> EXERCISE PASSAGE:
--------------------

The director of the SPDC, Bright is in his mid-thirties when Stevenson meets him, a “brilliant trial lawyer” with unflagging energy. Bright gives Stevenson room to stay when the younger man cannot afford rent and also displays a dark sense of humor about his line of work, informing Stevenson that capital punishment means those without capital get the punishment.

Henry

Identified only by his first name, Henry is the first death row prisoner Stevenson ever meets. Henry’s grace, friendliness, and above all, his small act of resistance—throwing back his head and singing a hymn as a prison guard manhandles him—have a profound impact on Stevenson.

Eva Ansley

Ansley is Stevenson’s colleague and one of the founding members of the EJI. Described by Stevenson as “fearless and smart,” Ansley is instrumental in running EJI’s operations on a shoestring budget, even managing to make “a few dollars trickle in,” from the early days of the nonprofit.

Tom Chapman

Though Chapman was not in office as district attorney when Walter McMillian was wrongfully convicted for the murder of Ronda Morrison, he tries to thwart Stevenson’s efforts to prove McMillian’s innocence. Thus, he represents the state’s desire to rigidly uphold the status quo.

Sheriff Thomas Tate

The police sheriff of Monroeville at the time of Ronda Morrison’s murder, Tate decides to arrest McMillian for the crime, based on Ralph Myers’s testimony. Tate reveals his deeply racist and bigoted outlook when he uses offensive slurs against McMillian while arresting him.

Bill Hooks

Bill Hooks is a dubious witness Monroe County produces in court during Walter McMillian’s trial. Although Hooks claims witnessing McMillian’s “low-rider truck” at the time and place of Ronda Morrison’s murder, it is later discovered that Hooks has been paid for his false testimony.

Robert E. Lee Key

The judge who sentences McMillian to death, Key makes a single appearance—via phone—in the memoir, but he is significant because he represents the inflexible, threatening aspect of a biased judicial system. Not only did Key earlier override a jury’s sentence of life imprisonment in favor of a death sentence, he also intimidates and warns Stevenson off representing “someone” like McMillian.

--------------------

Collected data entries
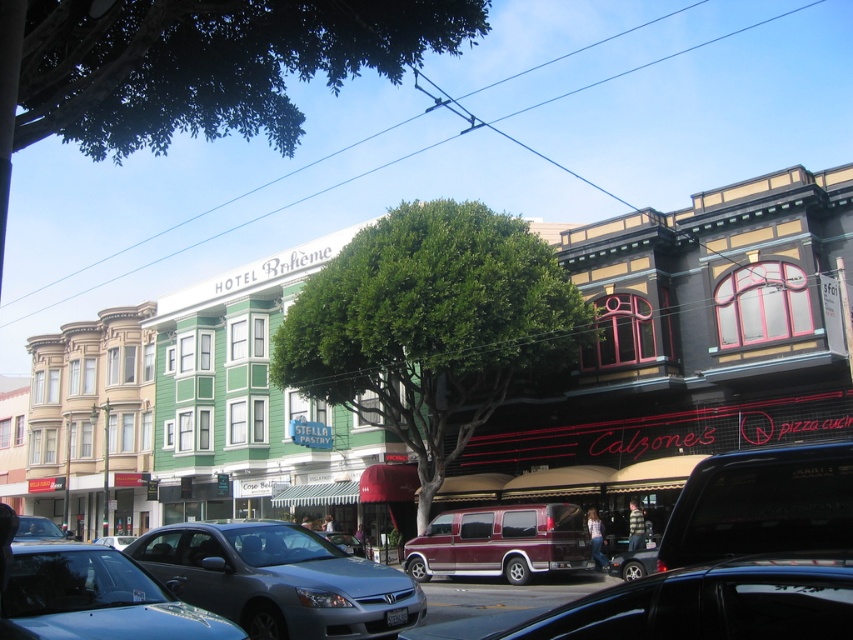
Question: Is green leafy tree at upper center smaller than maroon metallic van at center?

Choices:
 (A) yes
 (B) no

Answer: (B)

Question: Among these points, which one is farthest from the camera?

Choices:
 (A) (469, 324)
 (B) (419, 628)
 (C) (354, 602)

Answer: (A)

Question: Considering the real-world distances, which object is closest to the metallic silver sedan at lower left?

Choices:
 (A) shiny black sedan at center
 (B) green leafy tree at center

Answer: (A)

Question: Is green leafy tree at center to the left of metallic gray sedan at lower left from the viewer's perspective?

Choices:
 (A) yes
 (B) no

Answer: (B)

Question: Which object is farther from the camera taking this photo?

Choices:
 (A) shiny black sedan at center
 (B) satin silver sedan at lower center
 (C) metallic silver sedan at lower left
 (D) maroon metallic van at center

Answer: (D)

Question: Can you confirm if green leafy tree at center is positioned to the left of metallic silver sedan at lower left?

Choices:
 (A) yes
 (B) no

Answer: (B)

--------------------

> PROBLEM 1:
Duplicate everything in the character descriptions from "Sheriff Thomas Tate" down to "his false testimony.".
> PROBLEM 2:
Name every person in the character descriptions who is introduced under a separate heading.
> PROBLEM 3:
Extend the character descriptions with a further passage that picks up after their final sentence.
None of the data is required for this work.

> WRITTEN ANSWER 1:
Sheriff Thomas Tate

The police sheriff of Monroeville at the time of Ronda Morrison’s murder, Tate decides to arrest McMillian for the crime, based on Ralph Myers’s testimony. Tate reveals his deeply racist and bigoted outlook when he uses offensive slurs against McMillian while arresting him.

Bill Hooks

Bill Hooks is a dubious witness Monroe County produces in court during Walter McMillian’s trial. Although Hooks claims witnessing McMillian’s “low-rider truck” at the time and place of Ronda Morrison’s murder, it is later discovered that Hooks has been paid for his false testimony.

> WRITTEN ANSWER 2:
Henry
Eva Ansley
Tom Chapman
Sheriff Thomas Tate
Bill Hooks
Robert E. Lee Key

> WRITTEN ANSWER 3:
Charlie

Identified by his first name, fourteen-year-old Charlie has been placed in adult county jail while awaiting trial for the murder of his mother’s violent, abusive boyfriend. When Stevenson learns that Charlie has been raped in prison several times, he successfully secures his transfer to a juvenile home. Eventually, the Jennings, a kind white couple, learn about Charlie from Stevenson and sponsor his college education.

Marsha Colbey

A victim of the “dangerous mother” stereotype, Marsha Colbey is living in rural Alabama when she delivers a stillborn baby. After she buries the child, a neighbor calls the police, who arrest Colbey for infanticide. Despite a lack of evidence suggesting the baby’s death was a murder, the court sentences Colbey to a life sentence without parole. Stevenson advocates for Colbey and secures her release from prison.

Trina Garnett

One of Stevenson’s clients with a brutally abusive childhood, Garnett has been serving a life sentence without parole for thirty-eight years when Stevenson meets her. Sentenced at fourteen for culpable homicide, Garnett suffered immeasurable sexual and physical abuse as a child. Further abuse in prison has intensified her trauma. With the legal aid of Stevenson and the EJI, Garnett is finally released from prison at the age of fifty-two.

Avery Jenkins

Jenkins is an intellectually disabled man who is sent to death row. His condition is so obvious that Stevenson is stunned he was sentenced to death. Stevenson’s advocacy eventually gets Jenkins taken off death row and placed in a mental health facility.